Some students say banning whiteboards from the allowed items is unnecessary. University freshman Sofia Sokansanj says “people are going to say things no matter what.”

 


2.20.17:  Storm aiming for California renews flood fears

 

 

 

SAN FRANCISCO (AP) — The first outer rain bands from a storm headed to Northern California are bringing light rain, wind and renewed warnings of possible flooding.

Forecasters say a powerful Pacific storm will reach the San Francisco Bay Area on Sunday night and move to the already soggy Central Valley.

San Joaquin County Office of Emergency Services spokesman Tim Daly said Sunday afternoon the San Joaquin River at a measuring station near Vernalis remains at “danger stage,” meaning it keeps approaching the top of levies.
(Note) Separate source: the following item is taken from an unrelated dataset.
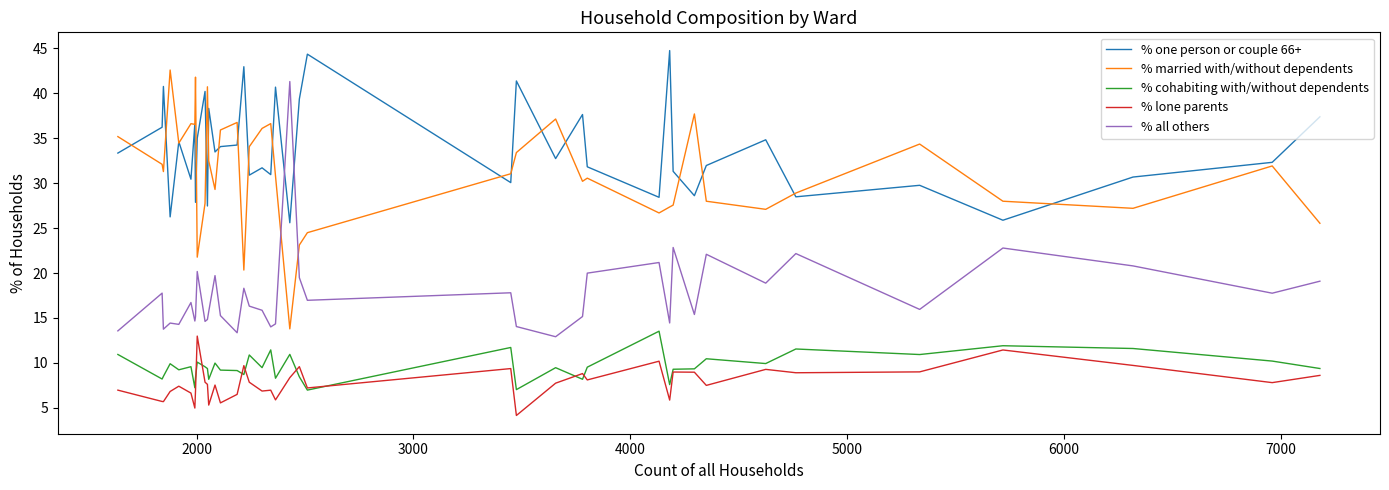

What are all the series names shown in the legend?

% one person or couple 66+, % married with/without dependents, % cohabiting with/without dependents, % lone parents, % all others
Daly says residents of low-lying areas have been told to be ready to evacuate, especially those in San Joaquin River Club, a private neighborhood of 800 homes by the river.
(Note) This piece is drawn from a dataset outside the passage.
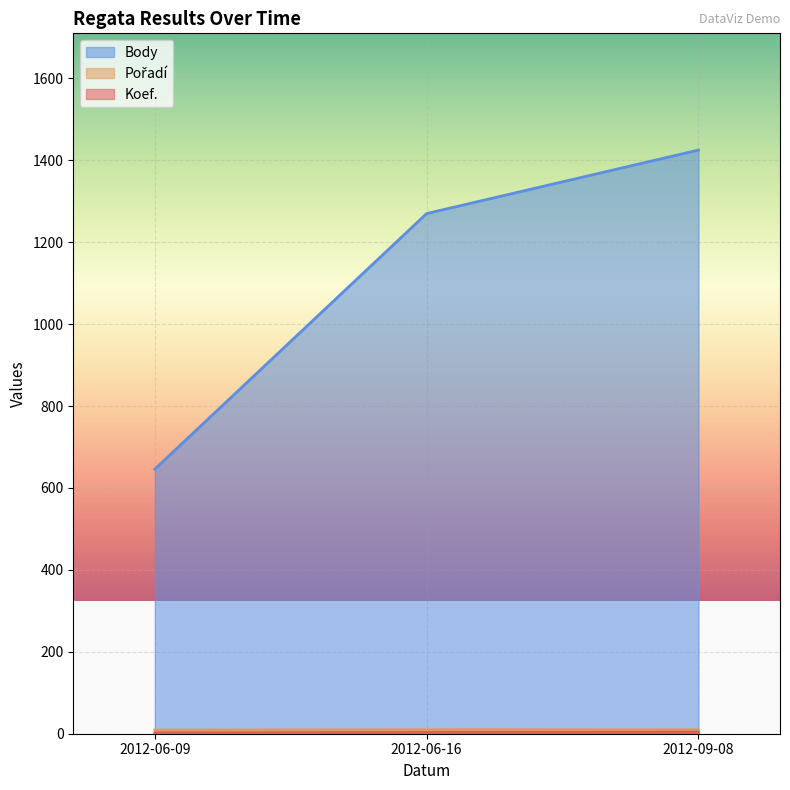

What is the total value across all series at 2012-09-08?

1439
Resident Paula Martin says the community has organized itself, and residents have been patrolling levies for signs of danger.

Meanwhile, around San Antonio, Texas, a severe storm system spawned a possible tornado that caused minor injuries and damaged as many as 150 or more homes.

 


2.20.17:  Strong storms cause minor injuries, damage in San Antonio

 

 

 

SAN ANTONIO (AP) — A severe storm system spawned a possible tornado that has caused minor injuries and damaged more than 150 homes in the San Antonia area.

National Weather Service meteorologist Yvette Benavides says they’ve received reports that a possible tornado touched down in different parts of San Antonio, damaging more than 150 homes, late Sunday night and early Monday.

San Antonio Fire Department public information officer Joe Arrington tells San Antonio station KABB-TV that many structures were damaged but only minor injuries have been reported so far.

 


2.20.17:  Drugs vanish at some VA hospitals

 

 

 

WASHINGTON (AP) — Federal authorities are stepping up investigations at Department of Veterans Affairs hospitals due to a sharp increase in opioid theft, missing prescriptions or unauthorized drug use by VA employees since 2009.

That’s according to government data obtained by The Associated Press.

Doctors, nurses or pharmacy staff at federal hospitals siphoned away controlled substances for their own use or street sales, or drugs intended for patients disappeared.

Aggravating the problem is that some VA hospitals have been lax in tracking drug supplies. Congressional auditors said spot checks found four VA hospitals skipped monthly inspections of drug stocks or missed other requirements. Investigators said that signals problems for VA’s entire network.

Both the inspector general’s office and the Drug Enforcement Administration say they have increased scrutiny of drug thefts from the VA.